O líder do Pros, deputado Capitão Wagner (CE), afirmou que o deputado precisa ser julgado no Conselho de Ética e defendeu a liberdade de Daniel Silveira. “O ato praticado pelo STF não encontra amparo jurídico em lugar nenhum. Aqui ninguém está julgando os excessos cometidos pelo deputado, mas abrindo mão do nosso poder de revisar um ato do STF”, afirmou.
O líder do PSB, deputado Danilo Cabral (PE), afirmou que a imunidade parlamentar não é absoluta e defendeu o voto favorável à manutenção da prisão do deputado Daniel Silveira.
“Não resta duvidas que as ameaças feitas ao Supremo Tribunal Federal, aos seus membros, bem como a incitação da ruptura da ordem democrática não podem ser cobertas pelo manto da imunidade parlamentar.
Não é a avaliação do líder do PSL, deputado Vitor Hugo (GO). Ele disse que a prisão do deputado Daniel Silveira ataca as prerrogativas do Parlamento. “Estamos atacando a capacidade de representação à vontade da população que não pode defender uma posição por não ter imunidade material e se volta para nós.
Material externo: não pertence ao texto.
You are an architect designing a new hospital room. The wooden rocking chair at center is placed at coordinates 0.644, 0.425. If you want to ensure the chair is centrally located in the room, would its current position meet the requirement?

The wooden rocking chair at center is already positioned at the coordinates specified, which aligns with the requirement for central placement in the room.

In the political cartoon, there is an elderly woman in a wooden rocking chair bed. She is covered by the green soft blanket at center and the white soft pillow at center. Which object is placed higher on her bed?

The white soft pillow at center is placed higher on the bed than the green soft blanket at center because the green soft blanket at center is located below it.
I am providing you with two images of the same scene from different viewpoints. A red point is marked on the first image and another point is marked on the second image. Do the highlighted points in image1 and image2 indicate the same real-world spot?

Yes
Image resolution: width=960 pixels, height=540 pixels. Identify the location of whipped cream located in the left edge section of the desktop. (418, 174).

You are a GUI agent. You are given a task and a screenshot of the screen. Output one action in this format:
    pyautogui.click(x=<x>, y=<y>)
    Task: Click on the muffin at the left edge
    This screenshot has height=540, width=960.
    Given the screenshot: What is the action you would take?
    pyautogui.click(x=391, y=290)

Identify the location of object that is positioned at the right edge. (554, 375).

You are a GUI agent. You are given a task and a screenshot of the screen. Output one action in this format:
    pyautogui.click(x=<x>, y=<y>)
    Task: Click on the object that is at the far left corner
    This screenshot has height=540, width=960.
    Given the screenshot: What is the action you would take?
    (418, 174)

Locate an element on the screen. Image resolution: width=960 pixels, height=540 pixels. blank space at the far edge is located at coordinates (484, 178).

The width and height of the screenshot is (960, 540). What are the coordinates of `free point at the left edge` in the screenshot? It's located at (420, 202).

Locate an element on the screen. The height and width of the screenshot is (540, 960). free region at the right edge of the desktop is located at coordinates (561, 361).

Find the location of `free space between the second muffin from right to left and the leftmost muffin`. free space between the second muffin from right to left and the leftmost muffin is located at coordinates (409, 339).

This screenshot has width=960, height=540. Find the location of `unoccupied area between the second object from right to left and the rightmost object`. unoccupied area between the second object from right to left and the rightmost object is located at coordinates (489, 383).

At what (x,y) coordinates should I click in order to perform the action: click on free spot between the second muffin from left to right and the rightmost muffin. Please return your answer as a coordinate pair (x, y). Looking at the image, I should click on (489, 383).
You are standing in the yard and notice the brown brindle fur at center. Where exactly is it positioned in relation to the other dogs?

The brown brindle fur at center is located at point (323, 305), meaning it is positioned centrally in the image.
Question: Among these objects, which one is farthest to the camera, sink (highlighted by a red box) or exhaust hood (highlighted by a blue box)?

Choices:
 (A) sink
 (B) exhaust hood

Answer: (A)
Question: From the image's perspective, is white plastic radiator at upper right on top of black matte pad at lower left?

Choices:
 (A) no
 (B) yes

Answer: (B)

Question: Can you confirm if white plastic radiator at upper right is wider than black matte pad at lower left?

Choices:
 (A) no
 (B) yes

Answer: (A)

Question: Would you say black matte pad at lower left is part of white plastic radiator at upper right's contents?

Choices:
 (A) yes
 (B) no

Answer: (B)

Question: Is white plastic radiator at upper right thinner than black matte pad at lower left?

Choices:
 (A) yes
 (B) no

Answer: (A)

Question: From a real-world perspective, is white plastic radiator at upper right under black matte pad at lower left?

A Câmara dos Deputados não está defendendo o que é mais sagrado”, afirmou. Vitor Hugo criticou ainda o inquérito do STF sobre as Fake News que chamou de “frágil” e “sem amparo na legislação”.
A deputada Carla Zambelli (SP) também defendeu a manutenção das prerrogativas dos deputados. “O povo brasileiro quer a liberdade de Daniel Silveira. Nós somos representantes do povo e o povo quer que a gente continue falando por ele com a nossa plena imunidade parlamentar”, disse. Ela disse ainda que Silveira “não é bandido”.
Para a líder do Psol, Taliria Petrone (RJ), liberdades democráticas não podem ser violadas por ninguém. “Direito à fala é parte do nosso exercício parlamentar, mas essas ideias não podem violar a Democracia. Deputado não pode tudo”, afirmou.